# [SELECTED EXCERPT]
╭──
Presiding over the Anglo tradition is the language—I shall come to institutions and customs later. English, on the surface, displays a playful anarchic mayhem and freedom of structure that hides an implicit order of extraordinary complexity, an order which is, at best, crudely codified—and makes the language a nightmare for foreigners to learn to use well. Shakespeare demonstrated what the language was capable of—wild, frisky and wayward, yet strict and formal, allowing a tactile, earthy evocativeness, a flamboyant wittiness, and a complex phraseology compressing multiple meanings into a single sentence; but also rhythm and precision. It is a language frothing from the turbulent confluence of its two river sources, the Germanic and the Romance. It has always to be worked at; never taken for granted. Anyone who has read Hamlet in French will find a text corseted into anaemic formality, which would be laughable if it wasn’t such a sad diminution of the original.
We may discern an affinity between the language and a legal culture hostile to codification, inclined to the cumbersome and messy process of trial by jury; and to a political tradition steeped in precedent, compromise and common sense, one which vests authority in the basic wisdom, and the prejudices, of the common man and woman. Both the law and parliament respect the primacy of the individual, defending the rights of private property. The language and its peculiar ways helped to shape and steer the civic culture.
From this brief sketch of the Anglo landscape, let me turn to the question of Dr Johnson himself. Of what is the legend composed? Separating the man from the mythic figure he was to become is impossible. In any case, such a separation is not my ambition here.
╰──
# [RECORDED DATA]
╭──
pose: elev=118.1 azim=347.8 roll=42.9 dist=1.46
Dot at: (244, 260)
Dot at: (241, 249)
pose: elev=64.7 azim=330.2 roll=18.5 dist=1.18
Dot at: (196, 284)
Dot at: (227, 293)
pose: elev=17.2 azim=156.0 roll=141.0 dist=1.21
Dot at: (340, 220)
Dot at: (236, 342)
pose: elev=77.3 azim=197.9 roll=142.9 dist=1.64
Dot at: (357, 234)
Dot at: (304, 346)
╰──
╭──
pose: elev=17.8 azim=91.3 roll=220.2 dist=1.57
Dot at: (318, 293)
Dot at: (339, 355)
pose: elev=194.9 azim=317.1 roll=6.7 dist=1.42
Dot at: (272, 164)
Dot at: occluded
╰──
# [TASK LIST]
#1 Copy the records from the line containing "pose: elev=17.8 azim=91.3" through the line containing "Dot at: occluded", including both of those lines, reproducing them character for character.
#2 Carry on the passage about the English language and Dr Johnson from the point where it stops.

# [REPLIES]
#1
pose: elev=17.8 azim=91.3 roll=220.2 dist=1.57
Dot at: (318, 293)
Dot at: (339, 355)
pose: elev=194.9 azim=317.1 roll=6.7 dist=1.42
Dot at: (272, 164)
Dot at: occluded

#2
The story is odd. Johnson was a man of letters, scholar and writer. Yet, he has not left any single work of the absolute first rank, one that imprints an indelible, inescapable and timeless mark in the culture, such as the King James Bible; Hamlet and King Lear, Much Ado about Nothing and Julius Caesar; Reflections on the Revolution in France; poems of Keats, Wordsworth, Shelley and Coleridge; Pride and Prejudice; The Origin of Species; poems by Hopkins, Owen, Yeats, Eliot and Auden; Churchill’s wartime radio speeches; not to mention the highpoints of American and Australian literature. Moreover, his title is a kind of imposture, in that his doctorate was honorary, not earned through direct scholarly achievement—although, to be fair, its employment seems to have been more due to Boswell than Johnson himself.
Johnson’s Dictionary is the pioneering work in English, one that sets the standard for all its successors. It is distinguished by its monumental and imposing size as much as by the vitality, scholarship, precision and flair of many of its entries. Its prose is wiry, supple and trenchant. The author himself rated the Dictionary as his one original work. But, for all of its enduring majesty and brilliance, it is not consulted today.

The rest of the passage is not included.